6

19 8 1
                                    


Güven

<><><><><><><><><><><><><><><>

O kadar hayal kırıklığına uğramış ve... o kadar kötü hissediyordum ki! Benim için çok uğramıştı ve bir an için beni gerçekten ben olduğum için sevdiğine inanmıştım.

Öfkeden gözlerim doluyordu. Bu aptal hissi yok sayarak sakinleşmek için derin bir nefes aldım ve "Başka ne dedi?" dedim alçak sesle.

"Ona mesajlardan bahsettim."

"Ee?" dedim sabırsızca.

"Telefonu benden aldı ve bir şey olursa beni haberdar edeceğini söyledi. Ve takip işini ciddiye almanı."

Başımı salladım. Bir şeyler daha söyledi ama onu dinlemedim. Daha doğrusu duymadım bile. Şu an odaklandığım tek şey bir an önce Daniel'ı bulup ona bunların ne demek olduğunu sokmaktı.

"Jack." dedim katı bir sesle. "Benim gitmem gerek. Hemen."
"Ben de geliyorum." dedi hemen. Başımı iki yana salladım. "Hayır, sen gelmiyorsun. Doğruca evine git." dedim.

"Ben çocuk değilim, Debbie! Bana gitmemi söyleme." diye çıkıştı Jack. Çatık kaşları ve agresif duruşuyla kavgaya hazır gibiydi. Ben de kaşlarımı çattım ama onunla inatlaşarak onun daha da katılaşacağını biliyordum.

"Bak arkadaşımın yanına gideceğim. Onlarda kalıyorum kaç gündür ve şimdi beni merak ediyordur." diye yalan söyledim ılımlı bir sesle.

"Kimmiş bu arkadaş?" diye sordu.

"Sharon." dedim. Bununla şaşırmış gibiydi.

"Sharon! Ah, kaç gündür onun yanında mıydın?" diye sordu.

"Neden bu kadar şaşırdın?"

"Bilmiyorum. Onun yanında olabileceğini hiç düşünmemiştim." dedi saf saf.

"Lily Ann'i hatırlıyorsun ama!" dedim yeri gelmişken hesabını sormak için.

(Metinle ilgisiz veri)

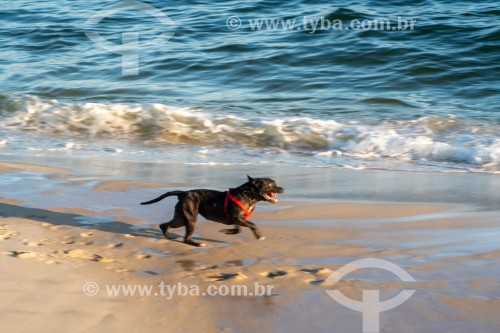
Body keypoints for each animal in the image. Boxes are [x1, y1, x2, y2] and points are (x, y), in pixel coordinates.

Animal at [141, 175, 284, 245]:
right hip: (190, 219)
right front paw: (259, 235)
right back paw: (196, 244)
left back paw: (167, 234)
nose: (282, 188)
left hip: (180, 218)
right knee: (186, 238)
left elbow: (238, 230)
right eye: (270, 185)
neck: (248, 194)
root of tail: (182, 193)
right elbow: (253, 225)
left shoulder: (238, 219)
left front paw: (227, 231)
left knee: (165, 225)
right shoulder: (237, 218)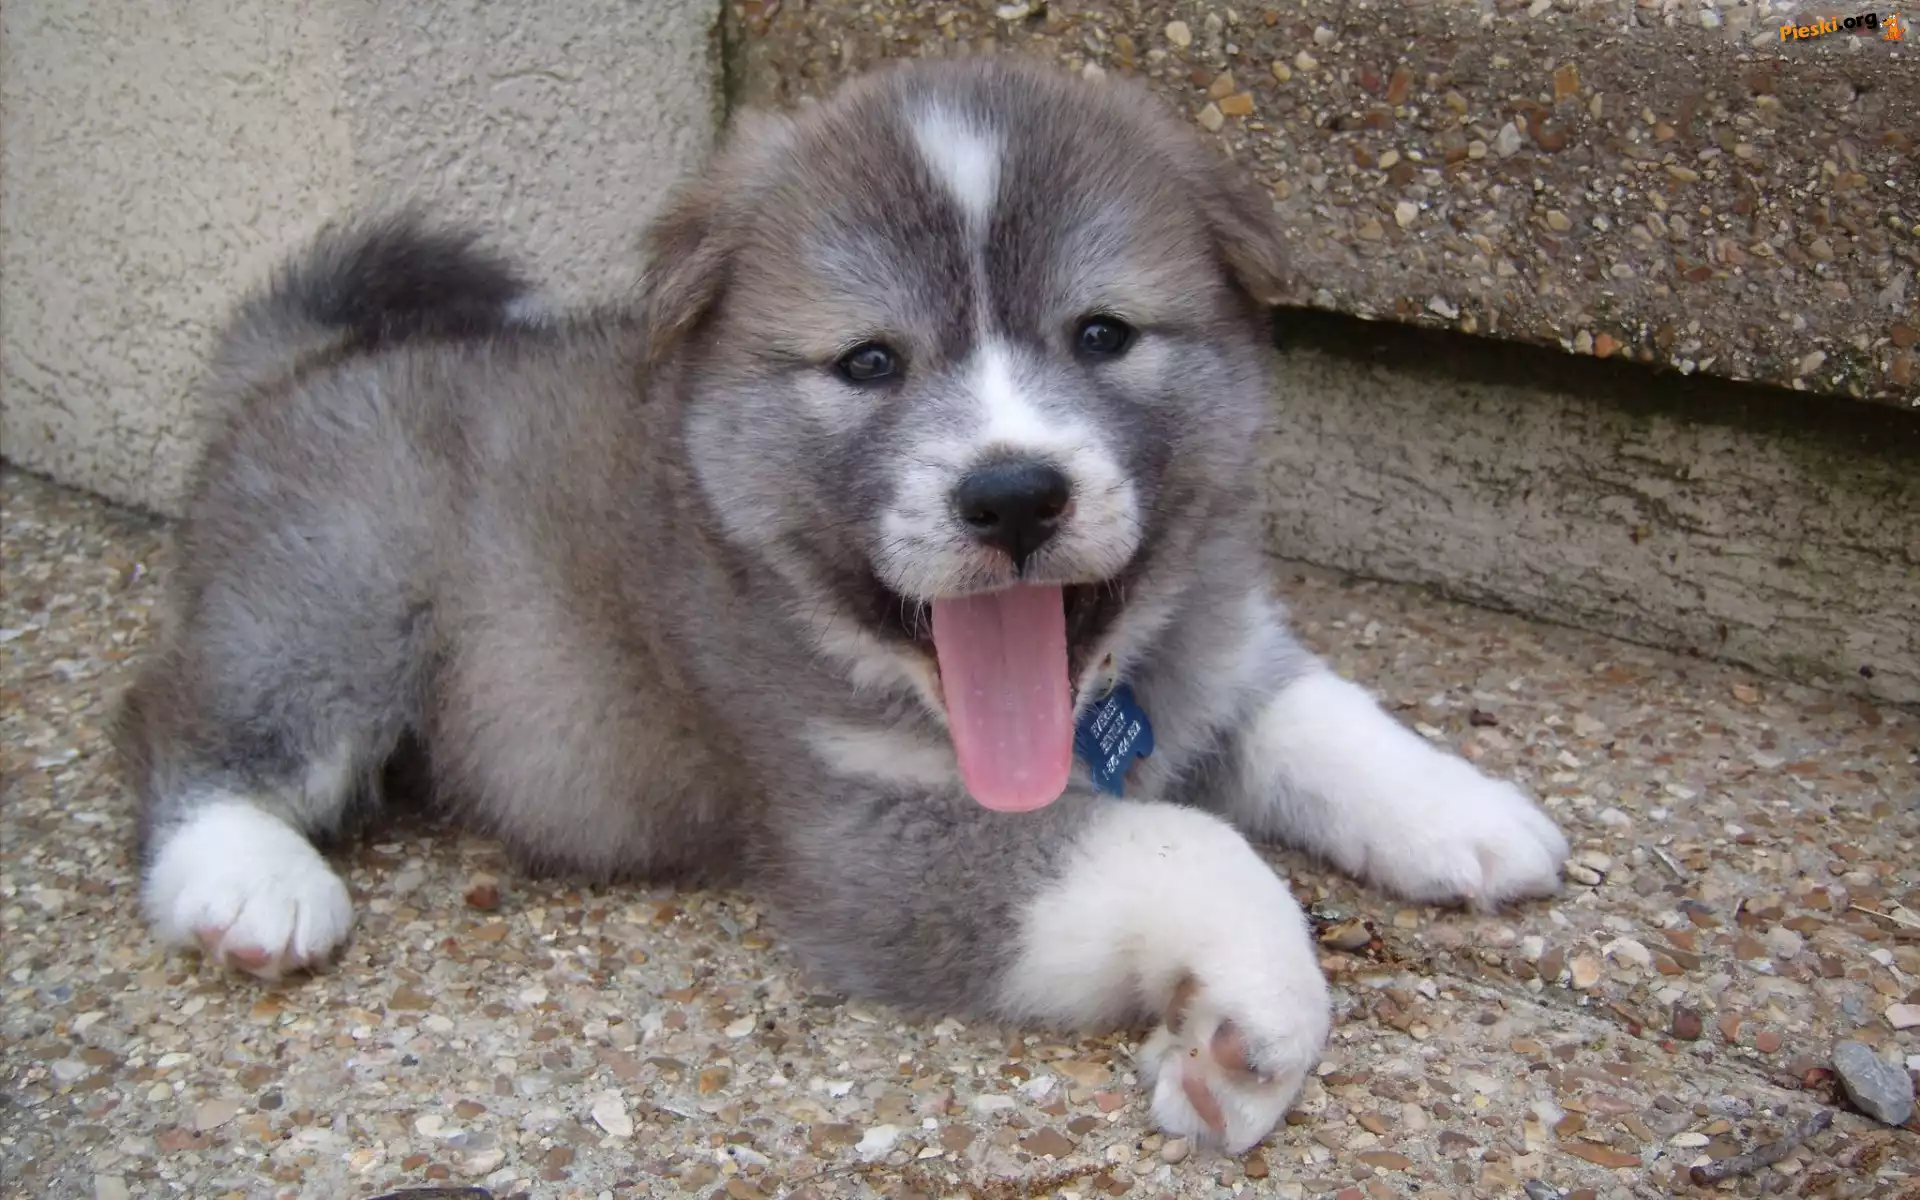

"Onu özellikle düşünmedim. Sadece karşılaştık ve ben de seni sordum. Hepsi bu kadar." dedi basitçe, omuz silkerek. Ona şüpheyle baktım. Lily Ann ve onun karşılaşması çok zordu. Birincisi, birinin evi şehrin bir ucundayken, diğerininki diğer ucundaydı. İkincisi ikisi birbirlerine tamamen zıt karakterler oldukları için tek bir ortak yönleri, doğal olarak karşılaşmaları için bir olasılıkları yoktu.

"Onunla nerede karşılaştın?" diye sordum bir an için başka her şeyi unutarak.

"Boks antrenmanındayken." dedi Jack.

"Boks antrenmanı mı?" dedim daha da şaşırarak. Boks ve Lily Ann birbirlerine siyah ve beyazdan bile daha uzaktı. Onların en azından bir bağı vardı. Ama Lily Ann ve boksun hiç yoktu.

"Evet. Tanrı aşkına Debbie, dediğim her şeyden şüphe duymak zorunda mısın? Sevgilisiyle birlikte gelmişti sanırım. Şu diğer sarı. Yanlış hatırlamıyorsam sizin okul takımının oyun kurucusuydu." dedi Jack. Tepki vermedim. Tabi ya. Ben onu tamamen unutmuştum. Beraber gelmişlerdi.

Sinirden bir kahkaha attım. Bir anda her şey karışmıştı. Keşke şu son üç haftayı hiç yaşamamış olsaydım. Keşke Daniel'ı hiç tanımamış olsaydım.

"Jack, artık gerçekten gitmeliyim." dedim.

"Seni yalnız bırakmak istemiyorum." dedi Jack. Ona gülümsedim. "Ben iyiyim. Söz veriyorum, iyi olacağım." diyip onu öptüm ve bir şey demesini beklemeden hızla yürümeye başladım. Bir yandan da "Evine git! Ben seni sonra arayacağım!" diye sesleniyordum.